A holistic loyalty program gives cardholders more benefits from the products they already use.
It's no doubt that loyalty programs are essential to customer retention and satisfaction. But what should you do if your traditional loyalty program isn't delivering the same results it used to? Banks and issuers should broaden their view of loyalty and look to relationship rewards as a new way of engaging with their customers.
Seamlessness Creates Sticky Customer Relationships
With relationship rewards, customers can enroll multiple accounts into a single loyalty program--whether the account is for a credit card, savings account, or mortgage. Then they can watch their points accrue all in one place, and you can become their primary bank of choice. This provides a significant advantage to customers, as they have more chances to earn points and offers. It also encourages customers to overcome commonly perceived weaknesses of loyalty programs, whether it's unachievable milestones or confusing offerings. When customers see their combined points stack up, it also demonstrates the value of signing up for more services, such as adding a business credit card or opening a checking account.

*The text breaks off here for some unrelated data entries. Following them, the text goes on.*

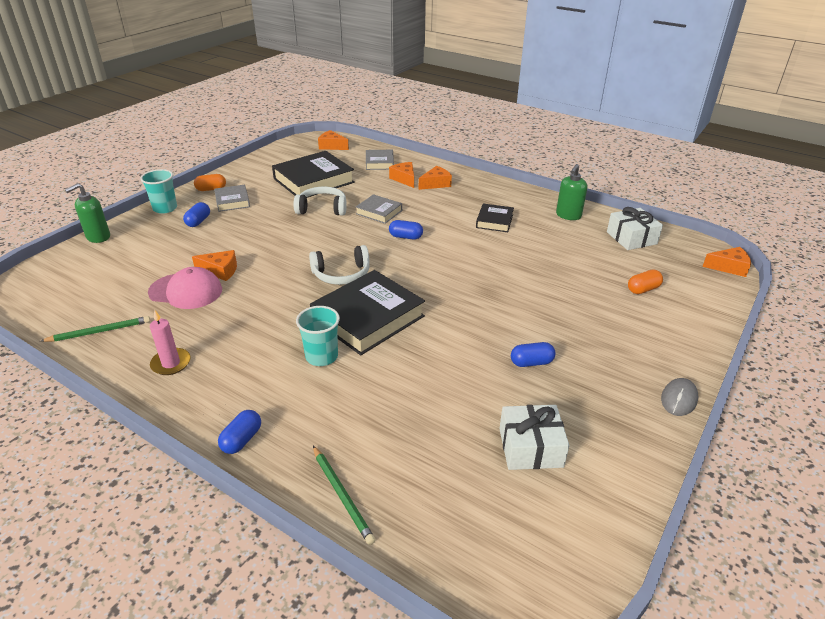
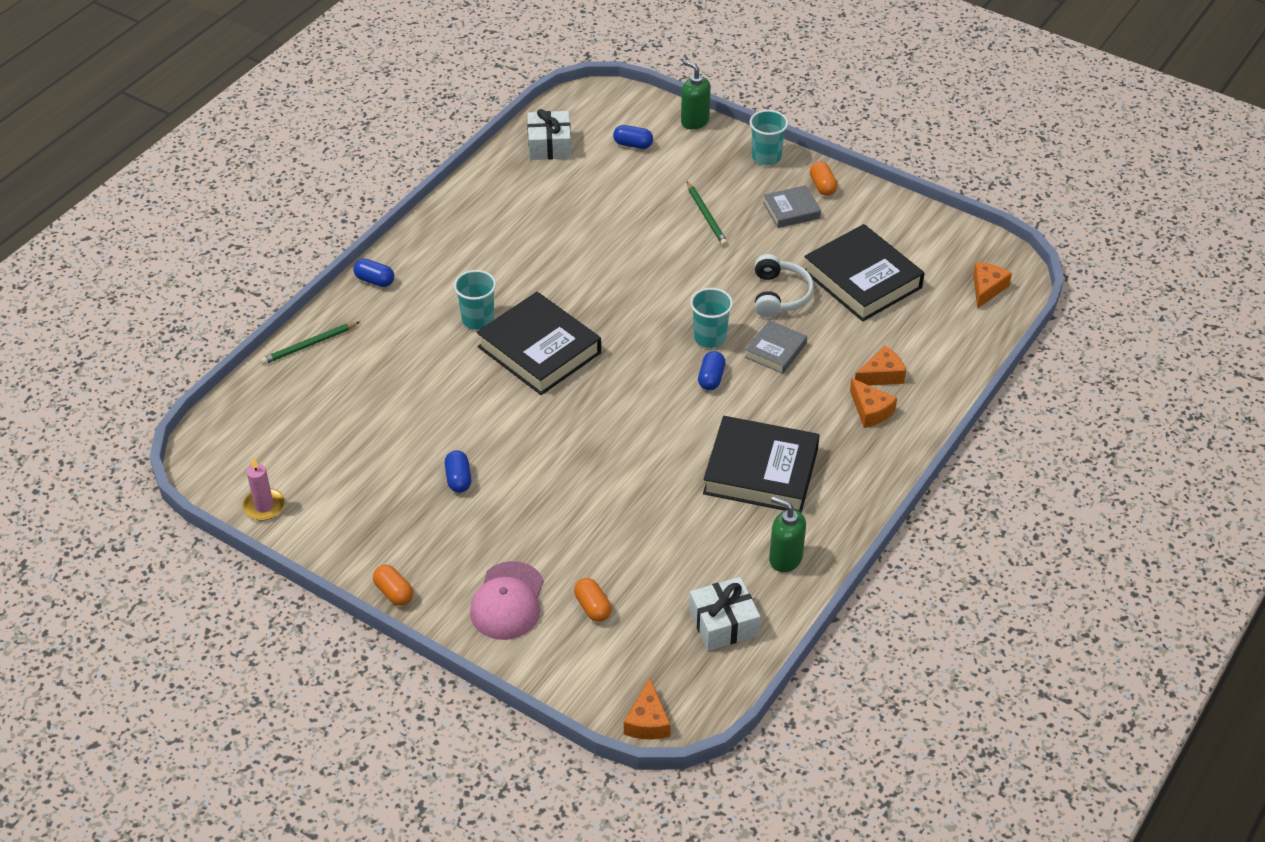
camera: 90 degrees right, 10 degrees up
(99, 331) = (523, 165): green pencil -> green pencil (706, 216)
(171, 363) = (474, 221): pink candle -> pink candle (264, 506)
(186, 291) = (589, 208): pink cap -> pink cap (507, 601)
(198, 222) = (736, 190): blue capsule -> blue capsule (633, 144)
(220, 271) = (628, 227): orange cheese -> none
(341, 274) = (623, 324): white headphones -> none
(362, 236) = (710, 337): none -> turquoise cup
(379, 163) = (935, 346): grey book -> none
(494, 221) = (761, 471): black book -> black book, size x1.90
(530, 447) = (344, 466): white gift -> white gift (549, 145)
(678, 399) = (394, 592): grey mouse -> orange capsule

Not only do customers love the flexibility of earning points from a variety of transactions, it helps your products become stickier. According to research conducted by Mastercard, customers who are members of a relationship rewards program tend to make greater use of the products they have with their bank, the more products they have.
Invest in Connecting Fragmented Systems
While many banks realize the benefits of relationship rewards, many don't overcome the complex integration processes this type of program requires. A successful relationship rewards program depends on unified data sources, key performance indicators (KPIs), communication channels, and customer identifiers.
In terms of data integration, understanding the customer is easier said than done. A debit card customer might receive an email offer for a new credit card, compare products online, then call a 1-800 number for additional information. This represents the all-too-common challenge of useful customer insights becoming siloed in different departments. Similarly, each business line has different KPIs that a successful relationship rewards program needs to capture. For example, a credit department may want more revolvers than transactors whereas a debit department aims to increase deposits. The same divide often exists in communications channels and other internal systems that will serve as the critical foundation of any relationship rewards program.
Though integration is challenging, now is the time to act. Going forward, fragmented systems will only become an increasingly significant hurdle. If you can offer seamless experiences and centralized touchpoints—including a relationship rewards program—customers will reward you with their long-term loyalty.
Go Small for Big Picture Results
If you've done your research and you're ready to bring relationship rewards to your customers, business experimentation can help determine the features and offers that resonate most with your customers. Taking a test-and-learn approach analyzes the incremental impact of campaigns across segments and provides more insight than purely tracking portfolio performance or redemption rates as a whole.
This strategy also gives banks and issuers the freedom to test potential loyalty program features with smaller segments to quickly see which offers are getting the most engagement and which ones are missing the mark.